I don't mind stacking in the access layer but I always get the feeling that it's too much of a risk in the core.

icecream-guy · March 15, 2017, 10:43:44 AM

Quote from: SimonV on March 15, 2017, 09:29:39 AM
So what's the opinion on stacking vs standalone core switches then?

I'm not a DC guy, doing mostly office and warehouse networks and I almost always install two separate L3 switches with RSTP and fast HSRP timers.
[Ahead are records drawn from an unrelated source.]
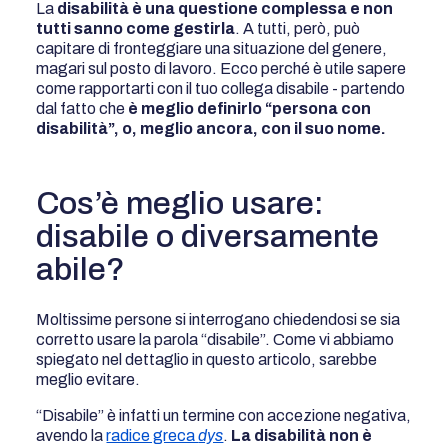
La
disabilità è una questione complessa e non
tutti sanno come gestirla
. A tutti, però, può
capitare di fronteggiare una situazione del genere,
magari sul posto di lavoro. Ecco perché è utile sapere
come rapportarti con il tuo collega disabile - partendo
dal fatto che
è meglio definirlo “persona con
disabilità”, o, meglio ancora, con il suo nome.
Cos’è meglio usare:
disabile o diversamente
abile?
Moltissime persone si interrogano chiedendosi se sia
corretto usare la parola “disabile”. Come vi abbiamo
spiegato nel dettaglio in questo articolo, sarebbe
meglio evitare.
“Disabile” è infatti un termine con accezione negativa,
avendo la
radice greca
dys
.
La disabilità non è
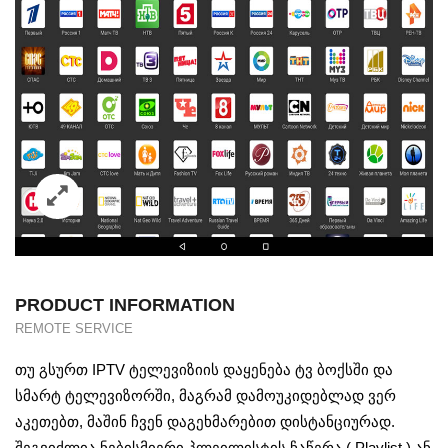
PRODUCT INFORMATION
REMOTE SERVICE
თუ გსურთ IPTV ტელევიზიის დაყენება ტვ ბოქსში და
სმარტ ტელევიზორში, მაგრამ დამოუკიდებლად ვერ
აკეთებთ, მაშინ ჩვენ დაგეხმარებით დისტანციურად.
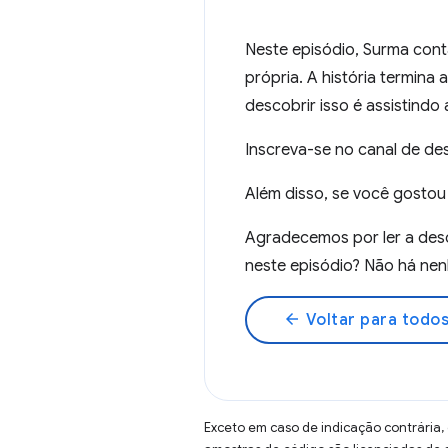
Neste episódio, Surma cont
própria. A história termina a
descobrir isso é assistindo
Inscreva-se no canal de 
Além disso, se você gosto
Agradecemos por ler a desc
neste episódio? Não há nen
arrow_back
Voltar para todos
Exceto em caso de indicação contrária,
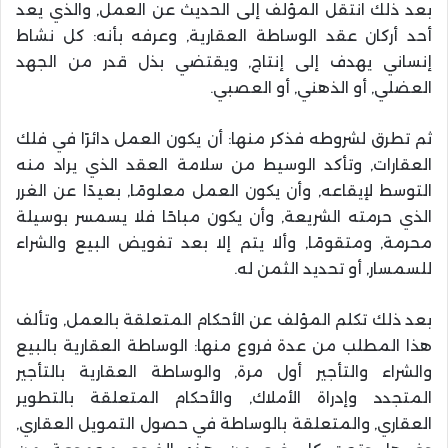
بعد ذلك انتقل المؤلف إلى الحديث عن العمل, والذي يعد
أحد أركان عقد الوساطة العقارية, وعرفه بأنه: كل نشاط
إنساني يهدف إلى إنتاج, ويقتضي بذل قدر من الجهد
العضلي, أو الذهني, أو العصبي.
ثم تطرق لشروطه فذكر منها: أن يكون العمل دائرًا في فلك
العقارات, وتأكد الوسيط من سلامة العقد الذي يراد منه
التوسط لإيقاعه, وأن يكون العمل معلومًا, بعيدًا عن الغرر
الذي حرمته الشريعة, وأن يكون مباحًا فلا يسمسر بوسيلة
محرمة, ومتقومًا, وألا يتم إلا بعد تفويض البيع والشراء
للسمسار, أو تحديد الثمن له.
بعد ذلك تكلم المؤلف عن الأحكام المتعلقة بالعمل, وتألف
هذا المطلب من عدة فروع منها: الوساطة العقارية بالبيع
والشراء والتأجير أول مرة, والوساطة العقارية بالتأجير
المتجدد وإدراة الأملاك, والأحكام المتعلقة بالتطوير
العقاري, والمتعلقة بالوساطة في حصول التمويل العقاري,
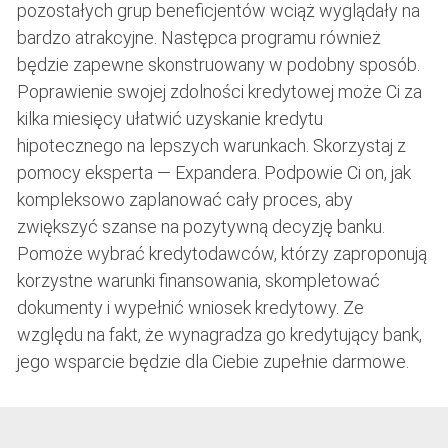
pozostałych grup beneficjentów wciąż wyglądały na
bardzo atrakcyjne. Następca programu również
będzie zapewne skonstruowany w podobny sposób.
Poprawienie swojej zdolności kredytowej może Ci za
kilka miesięcy ułatwić uzyskanie kredytu
hipotecznego na lepszych warunkach. Skorzystaj z
pomocy eksperta — Expandera. Podpowie Ci on, jak
kompleksowo zaplanować cały proces, aby
zwiększyć szanse na pozytywną decyzję banku.
Pomoże wybrać kredytodawców, którzy zaproponują
korzystne warunki finansowania, skompletować
dokumenty i wypełnić wniosek kredytowy. Ze
względu na fakt, że wynagradza go kredytujący bank,
jego wsparcie będzie dla Ciebie zupełnie darmowe.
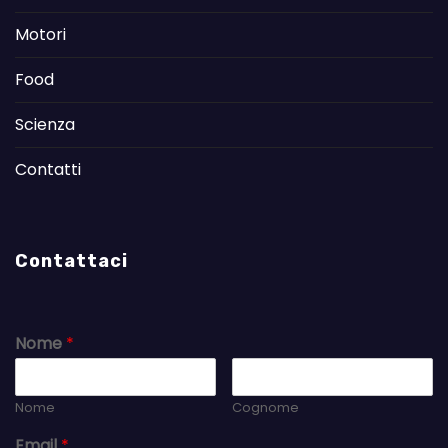
Motori
Food
Scienza
Contatti
Contattaci
Nome
*
Nome
Cognome
Email
*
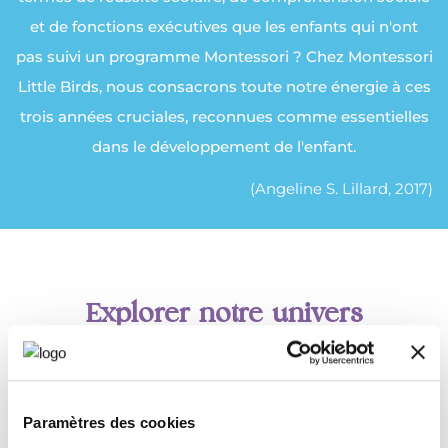
et de fonctions exécutives que les enfants qui n'ont
pas suivi un programme Montessori ? Chez Montessori
Little Birds, nous consacrons toute notre énergie à ces
trois années cruciales, reconnues comme essentielles
dans le développement
de l'enfant.
(Angeline S. Lillard, 2017)
Explorer notre univers
Paramètres des cookies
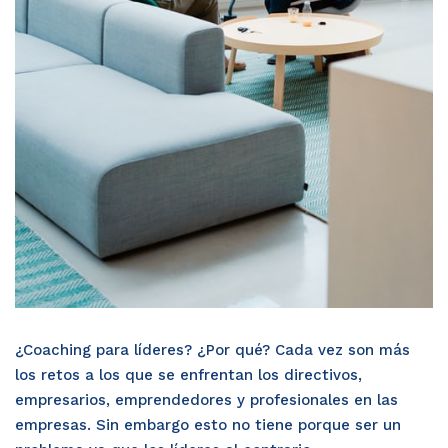
¿Coaching para líderes? ¿Por qué? Cada vez son más
los retos a los que se enfrentan los directivos,
empresarios, emprendedores y profesionales en las
empresas. Sin embargo esto no tiene porque ser un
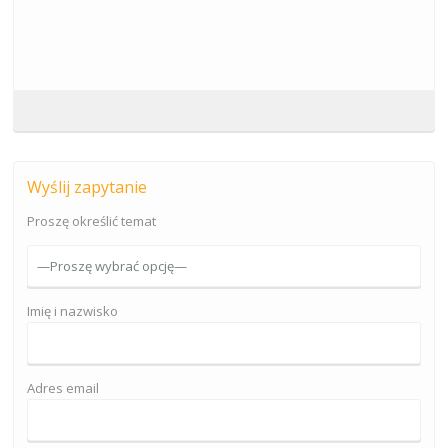
Wyślij zapytanie
Proszę określić temat
Imię i nazwisko
Adres email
Two-link etherchannels to both cores and load-balancing the VLANs by modifying STP cost.

I don't mind stacking in the access layer but I always get the feeling that it's too much of a risk in the core.

so who are you asking? the network engineer that has to support, or the Cisco Engineer/sales guy?

from a nework engineer it's a PITA to support, upgrading, failed modules, failover, chassis have to be identical configs/. modules and such

if you are in a DC, use Nexus and build VPC's. In a campus environment, it's a nice core with all your access switches dual homed to the VSS with MEC.

mlan · March 15, 2017, 01:26:21 PM

Quote from: ristau5741 on March 15, 2017, 10:43:44 AM
In a campus environment, it's a nice core with all your access switches dual homed to the VSS with MEC.

This is how I'm feeling about the topic.

Otanx · March 15, 2017, 03:56:50 PM

I am not a fan of stacking anywhere. I hit too many issues with stacking when it was new. I understand the idea of managing one config vs multiple, but once you automate all of that you don't care how many devices are being managed.

-Otanx

wintermute000 · March 15, 2017, 05:54:22 PM

Maintenance. Cheaper than separate devices

mlan · March 15, 2017, 06:25:21 PM

Quote from: wintermute000 on March 15, 2017, 05:54:22 PM
Maintenance. Cheaper than separate devices

Also, the cost of stack modules/cables is sometimes less expensive than using separate optics and patch cables to aggregate access switches. That might not be true for every vendor though. Just playing devil's advocate here. I enjoy these types of pros/cons discussions, and I usually learn something I didn't know/didn't think of.

wintermute000 · March 16, 2017, 12:46:21 AM

I trust stacking. I somewhat don't trust VSS.

Campus yes, dist yes, DC or massive/super-critical campus core no.